Transcribed page contents

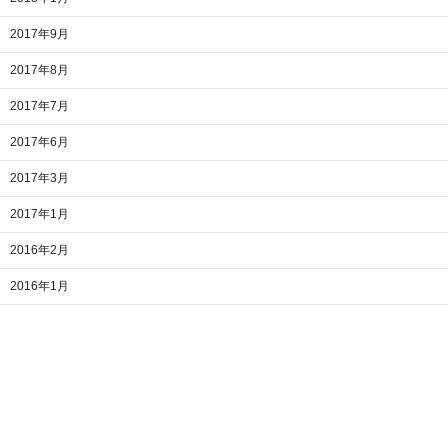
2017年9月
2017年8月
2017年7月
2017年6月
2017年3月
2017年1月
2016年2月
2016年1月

**Task instructions**
Give every line of the records above again, exactly, and omit the pictures.

**Your response**
2017年9月
2017年8月
2017年7月
2017年6月
2017年3月
2017年1月
2016年2月
2016年1月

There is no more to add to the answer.